Post by NHE » Mon May 25, 2020 7:41 pm

WHO Halts Hydroxychloroquine Trial Over Safety Concerns

https://www.npr.org/sections/coronaviru ... y-concerns

The World Health Organization says it is temporarily halting its clinical trials that use hydroxychloroquine to treat COVID-19 patients over published concerns that the drug may do more harm than good.

The move comes after the medical journal The Lancet reported on Friday that patients getting hydroxychloroquine were dying at higher rates than other coronavirus patients.

https://www.thelancet.com/pdfs/journals ... 1180-6.pdf

The WHO has 3,500 patients from 17 countries enrolled in what it calls the Solidarity Trial.
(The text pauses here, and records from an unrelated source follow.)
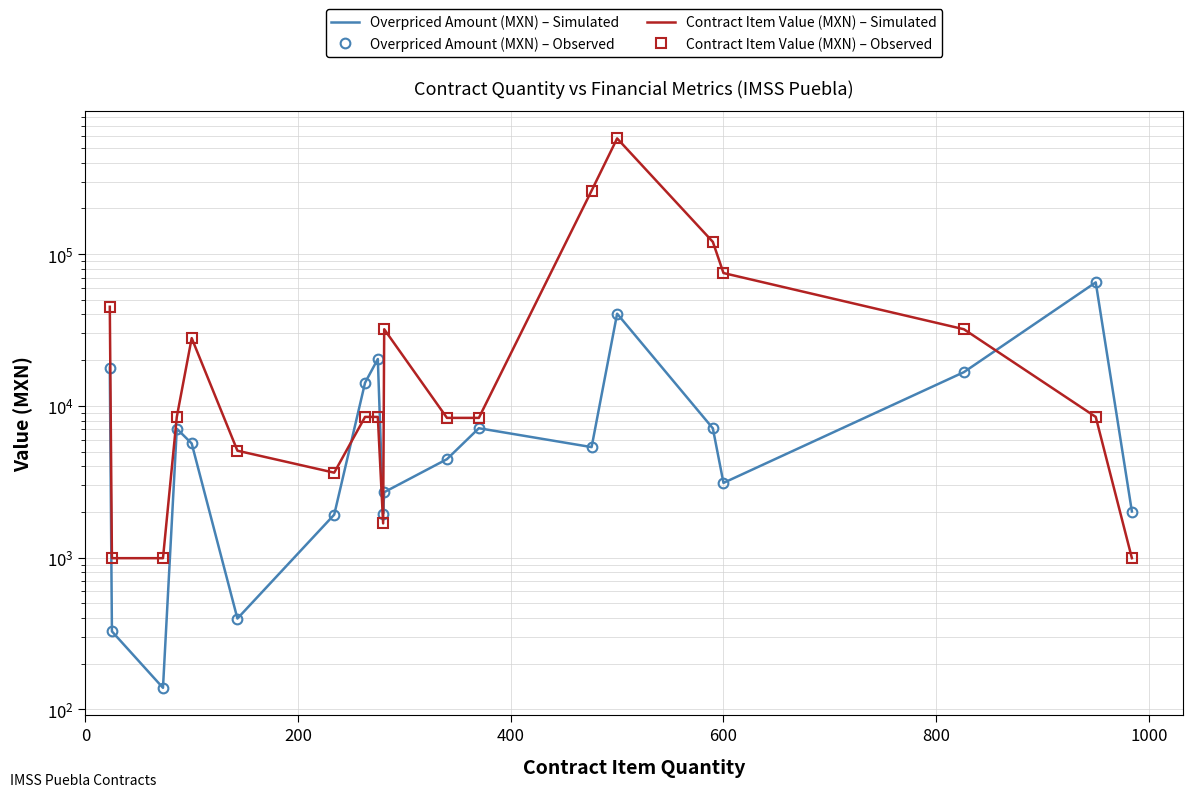

Rank the series by their maximum value, from lowest to highest.

Overpriced Amount (MXN) – Simulated, Overpriced Amount (MXN) – Observed, Contract Item Value (MXN) – Simulated, Contract Item Value (MXN) – Observed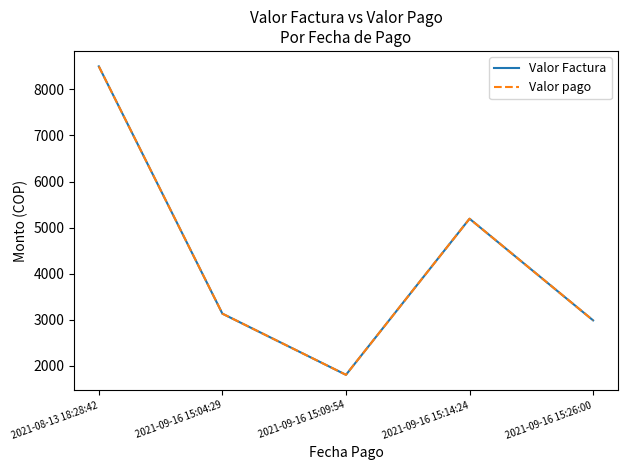

Does the chart have visible grid lines?

No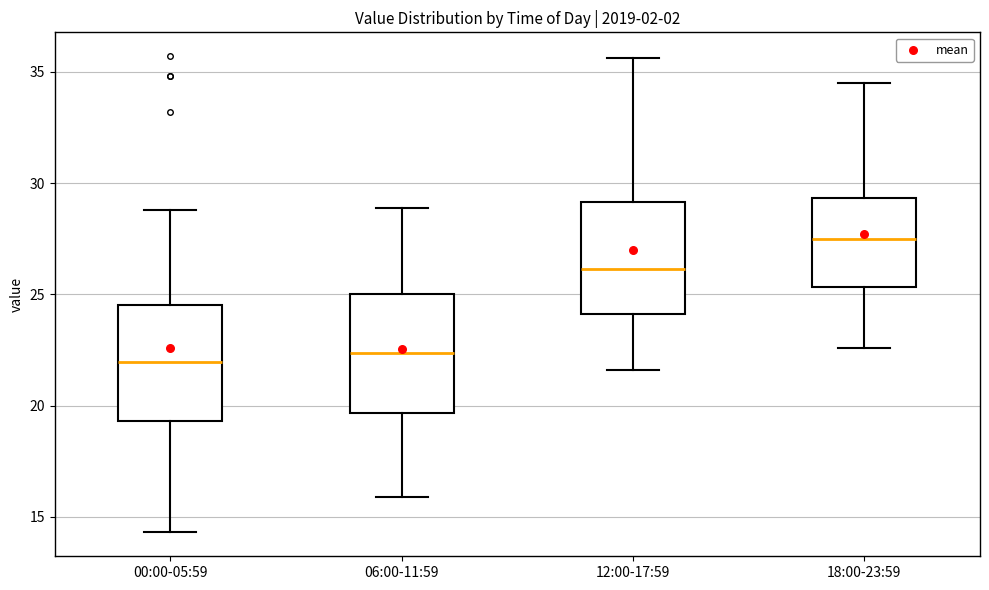

Reading left to right, transcribe this box plot: for each box, give where its median line is, the range the box spans, and where its two whiskers end, as read against the y-axis. The values are not printed on the chart, so give them approximately, as read against the axis.

00:00-05:59: median 22.0, box 19.5 to 24.5, whiskers 14.5 to 29.0
06:00-11:59: median 22.5, box 19.5 to 25.0, whiskers 16.0 to 29.0
12:00-17:59: median 26.0, box 24.0 to 29.0, whiskers 21.5 to 35.5
18:00-23:59: median 27.5, box 25.5 to 29.5, whiskers 22.5 to 34.5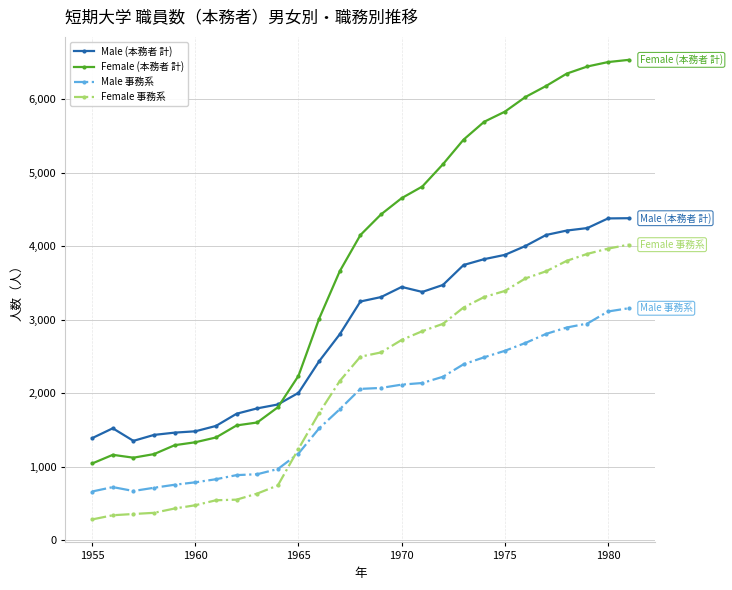

Rank the series by their average value, from lowest to highest.

Male 事務系, Female 事務系, Male (本務者 計), Female (本務者 計)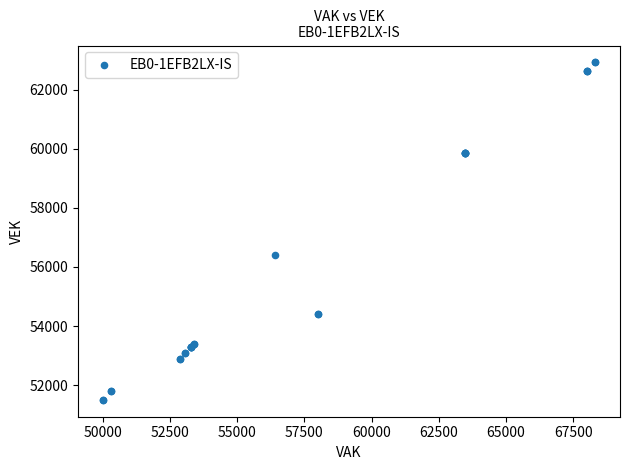

What Y value in the scatter plot is closest to 57211?

56401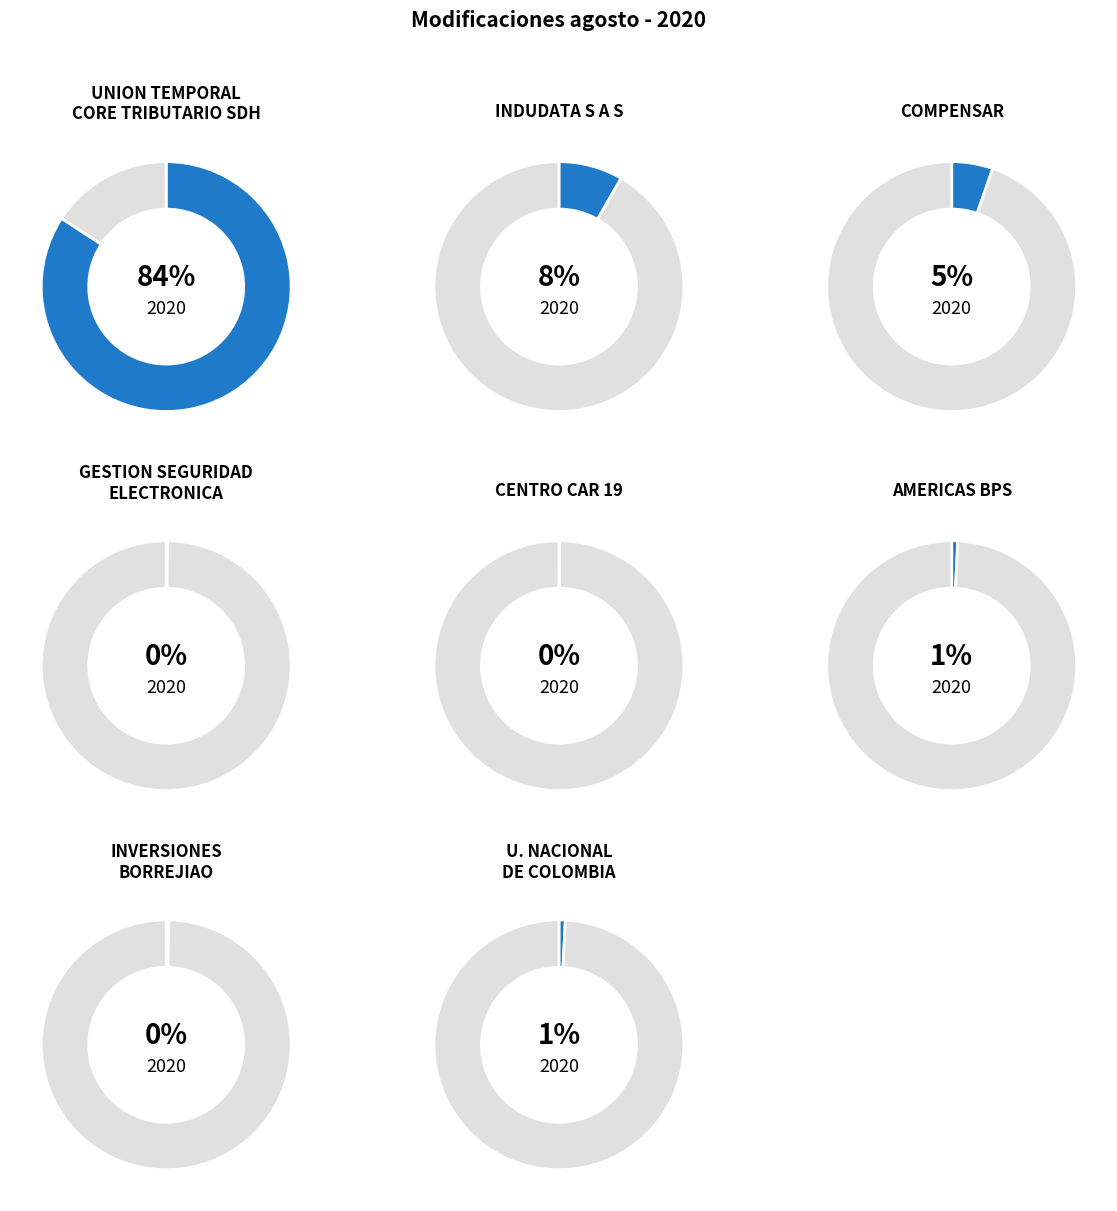

The INVERSIONES BORREJIAO S A S slice represents 0% of the pie. True or false?

True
This is an effort overseen by the WHO to find new treatments for COVID-19. The patients in the trial have been randomly assigned to be treated with hydroxychloroquine which is a common malaria drug, or 3 other experimental drugs for treating COVID-19 in various combinations. Only the hydroxychloroquine part of the trial is being put on hold.
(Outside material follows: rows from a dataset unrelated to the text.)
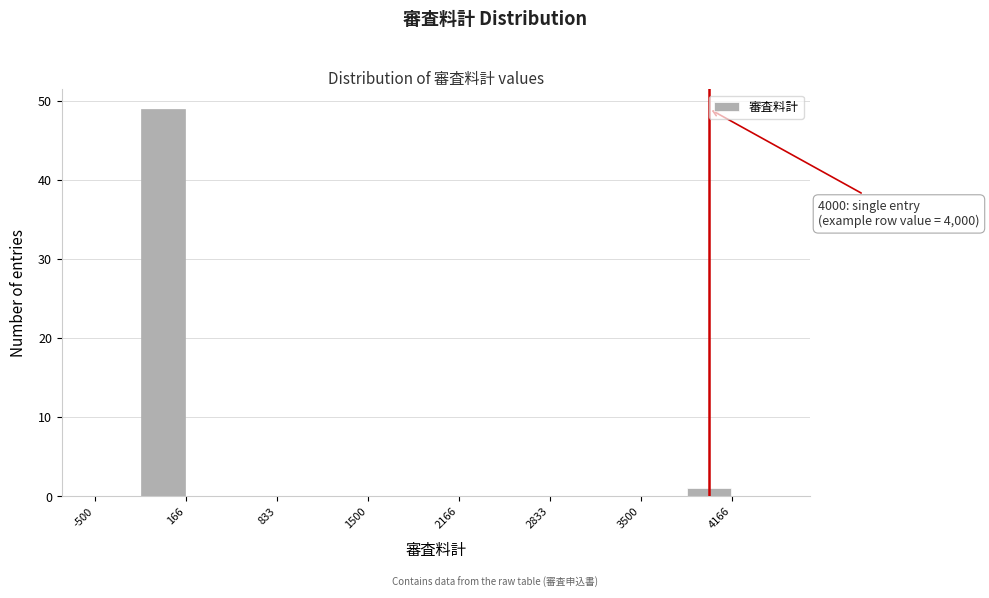

Around what value on the x-axis is the tallest bar? Give the approximate position of its centre, as read against the axis.

0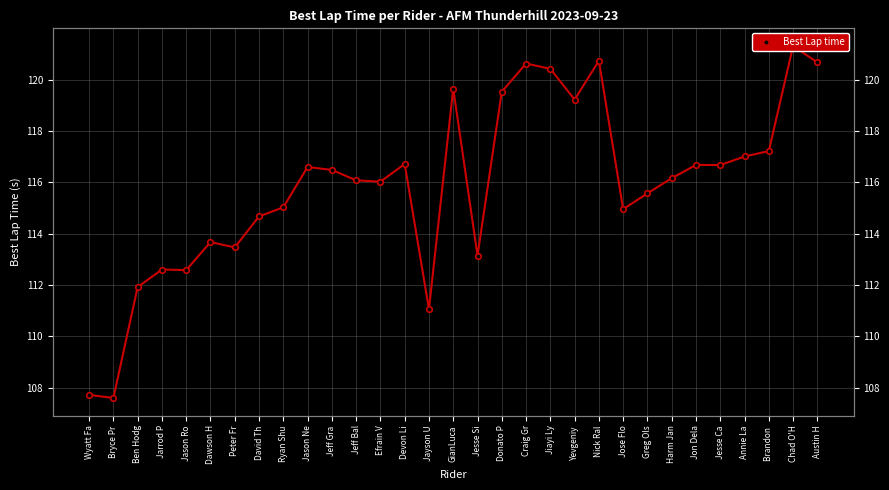

Reading right to left, transcribe all the data shown in this chart.

120.7	121.3	117.2	117.0	116.7	116.7	116.2	115.6	114.9	120.7	119.2	120.4	120.6	119.5	113.1	119.6	111.1	116.7	116.0	116.1	116.5	116.6	115.0	114.7	113.5	113.7	112.6	112.6	111.9	107.6	107.7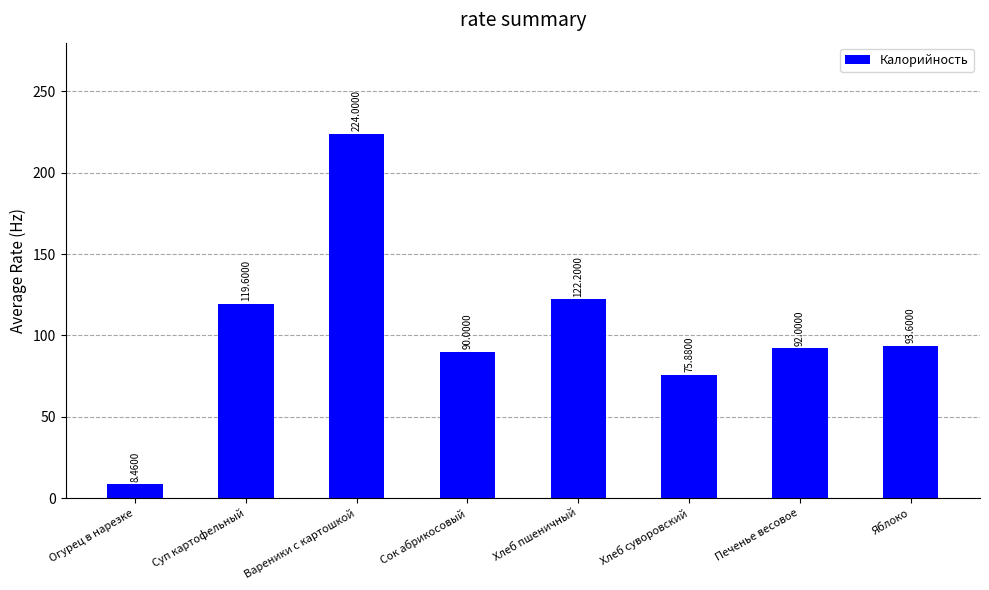

What is the difference between the maximum and minimum values?

215.5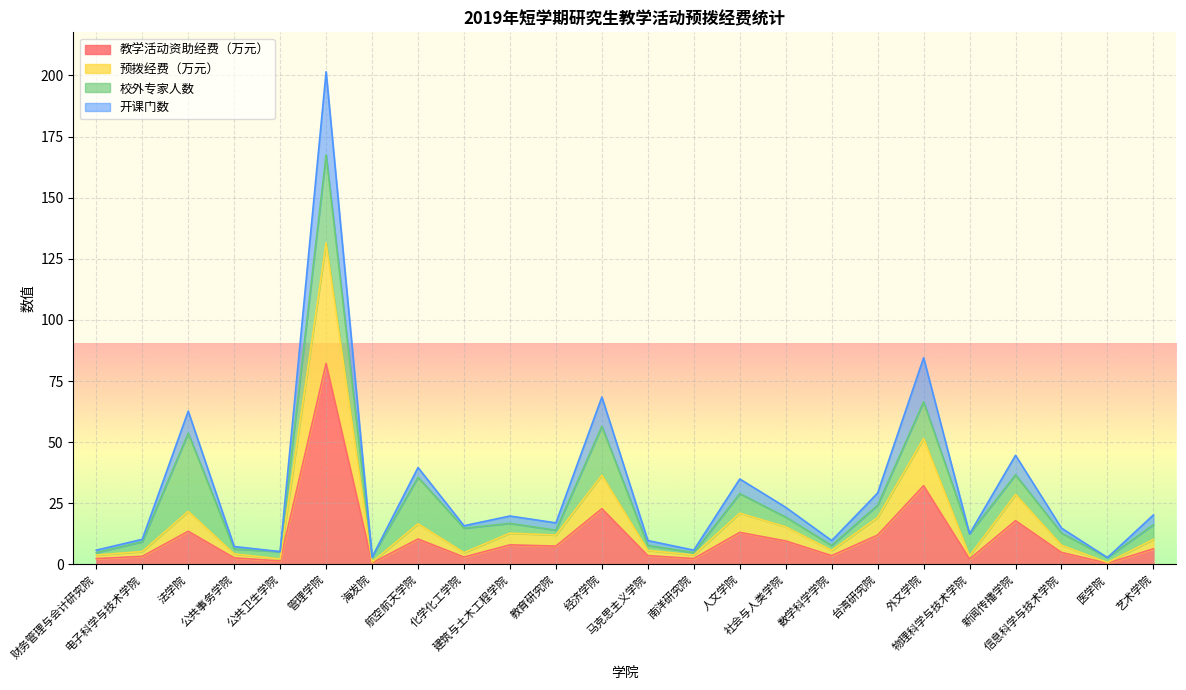

What is the approximate value of 预拨经费（万元） at 法学院?

21.7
"The review will consider data collected so far in the Solidarity Trial and in particular robust, randomized available data to adequately evaluate the potential benefits and harms from this drug [hydroxycholoroquine]," WHO Director General Tedros Adhanom Ghebreyesus said during an online press conference from Geneva on Monday.
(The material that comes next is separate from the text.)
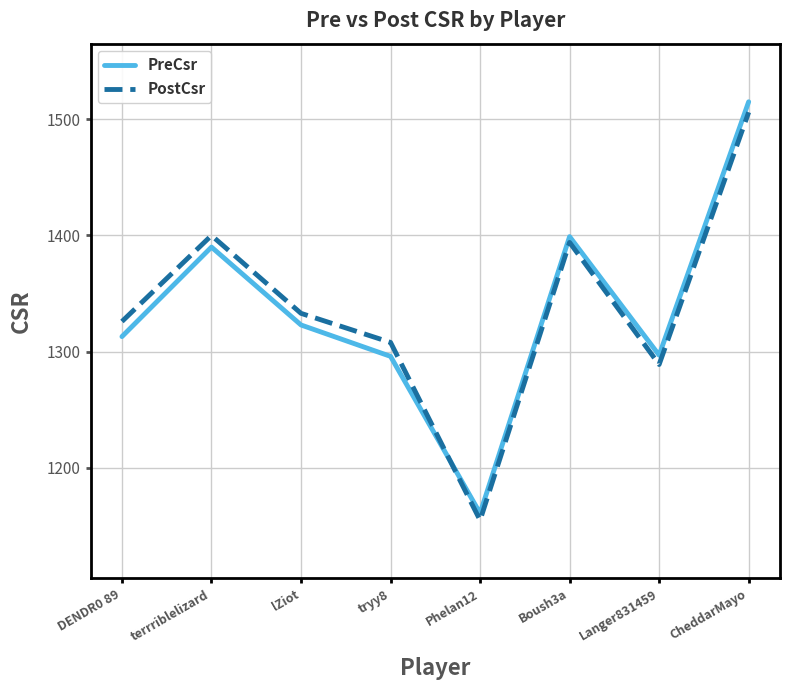

At which label does PostCsr reach its peak?

CheddarMayo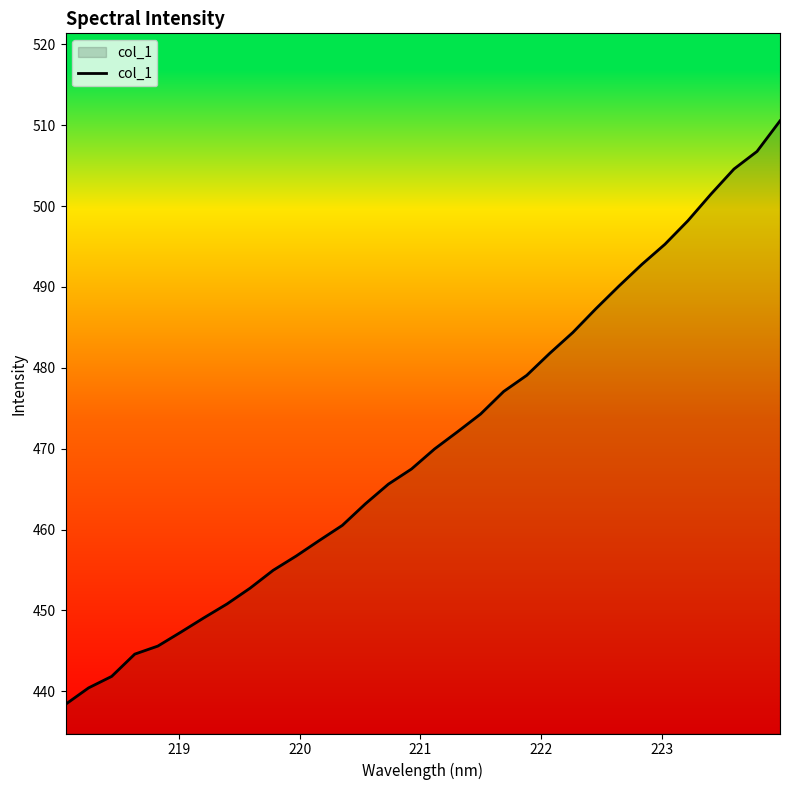

What is the smallest value displayed?

438.4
The WHO's chief scientist, Soumya Swaminathan, says the review was prompted by the article in The Lancet, which was not a randomized control trial but still large.

"While it was still a reporting of observational data," Swaminathan says, distinguishing it from the gold-standard randomized controlled trial, "it came from multiple registries and quite a large number of patients, 96,000 patients." She says the WHO hasn't yet seen data that showed a problem with hydroxychloroquine in its own study but The Lancet article raised questions among many of the investigators involved in the WHO's trial.

"The steering committee met over the weekend, in the light of this uncertainty," Swaminathan says. "We decided we should be proactive, err on the side of caution and suspend enrollment temporarily into the hydroxychloroquine arm [of the Solidarity trial]."